Monday, March 05, 2012

The Cost of a Horse

Here in Almería, it costs around 1,500 euros a year to feed a horse plus another 500 euros for vet, blacksmith, insurance etc. This price does not include things like tack or installations. The financial costs are about the same depending on whether the horse is for pleasure, competition or therapy. Tack can be fairly cheap, depending on your needs (I ride bareback). The installations? How much do you want to spend?
Much depends on where you live as to the price of feed. I found that in the Cadiz area alfalfa sells for around one euro a bail, here in Almería it is around six euros a bail and in Barcelona it can cost anything up to fifteen.
The largest cost comes in time spent. The amount of time depends on the type of installations you have. If the horses are outside and free then there is considerably less work involved than if they are in stalls. Stalls need daily mucking and the horses have to be taken out and exercised plus clean water must be available at all times. There is no day off when it comes to animal care, no holidays; no Sundays. Then you have the training and care of the horses depending on the type of discipline they participate in. For competition, a tremendous amount of practice hours are required, the same goes for therapy horses since, even though it is not as physically demanding, they must still be prepared for every eventuality. They also need free recreational time. The job of a therapy horse is usually very boring: standing for long periods, walking around in circles, sometimes for hours and all sorts of strange exercises besides, so it is vital that therapy horses have a good work-out or run before sessions so that they are not bored and impatient.

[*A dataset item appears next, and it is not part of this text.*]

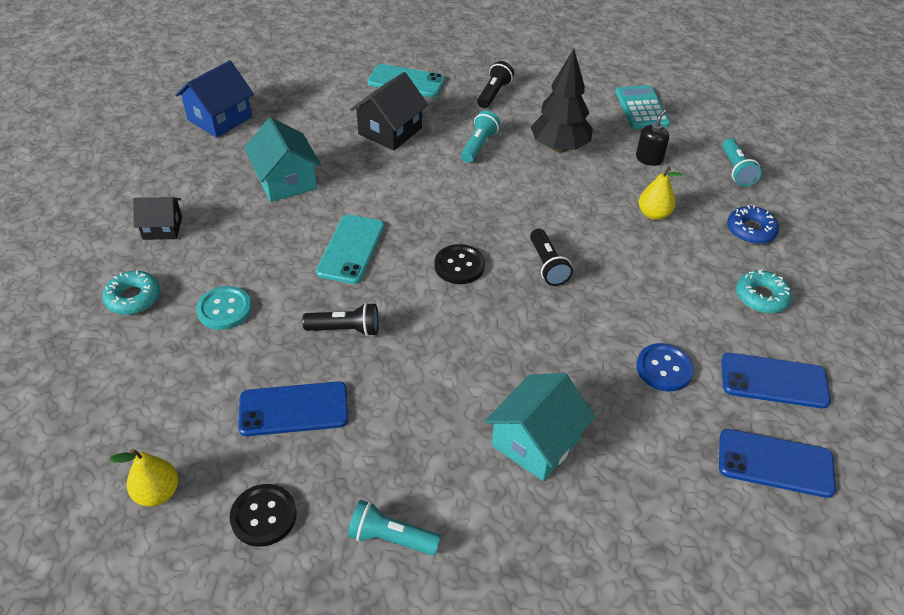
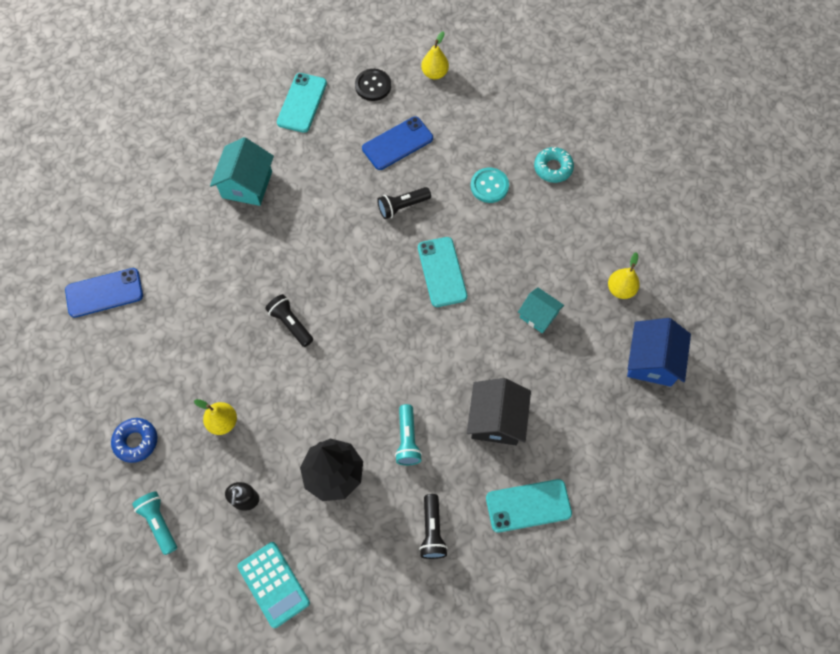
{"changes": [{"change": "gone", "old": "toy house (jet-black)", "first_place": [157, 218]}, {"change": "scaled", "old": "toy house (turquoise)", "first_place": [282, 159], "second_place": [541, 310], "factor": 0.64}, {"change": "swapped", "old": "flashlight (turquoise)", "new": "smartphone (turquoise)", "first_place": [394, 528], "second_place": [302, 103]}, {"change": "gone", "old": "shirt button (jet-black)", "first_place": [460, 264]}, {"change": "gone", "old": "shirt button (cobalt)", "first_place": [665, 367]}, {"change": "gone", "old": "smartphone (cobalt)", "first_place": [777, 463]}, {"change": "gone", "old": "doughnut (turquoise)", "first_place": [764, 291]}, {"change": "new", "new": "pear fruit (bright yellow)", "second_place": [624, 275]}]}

When people come to ride once a week, they never consider the amount of work that has gone in to keep the horse in condition to ride, regardless of the discipline. If a horse gets colic, is in foal or founders, you may have to spend days and nights caring for them and still continue with your daily routine.

Horses and centres have to have insurance and to pass inspections. If you board your horse at a stable then there is the DIY system, where a place is provided for a fee, and all of the care of the horse is your responsibility, the usual boarding arrangement is that your horse is bedded and fed for a fee and you are responsible for its exercise. If the horse is to be trained or exercised it is for an added fee. The best system is where a horse may go in and out at its desire and a daily turn out or exercise is not mandatory but this takes lots of space.

Owning a horse is a luxury but one well worth the investment if you can afford it. Riding lessons or just plain horse-rental are both good alternatives but can also be very costly and, it goes without saying that the horses will have been ridden by numerous people of all different abilities sometimes leading to unmanageable or naughty animals.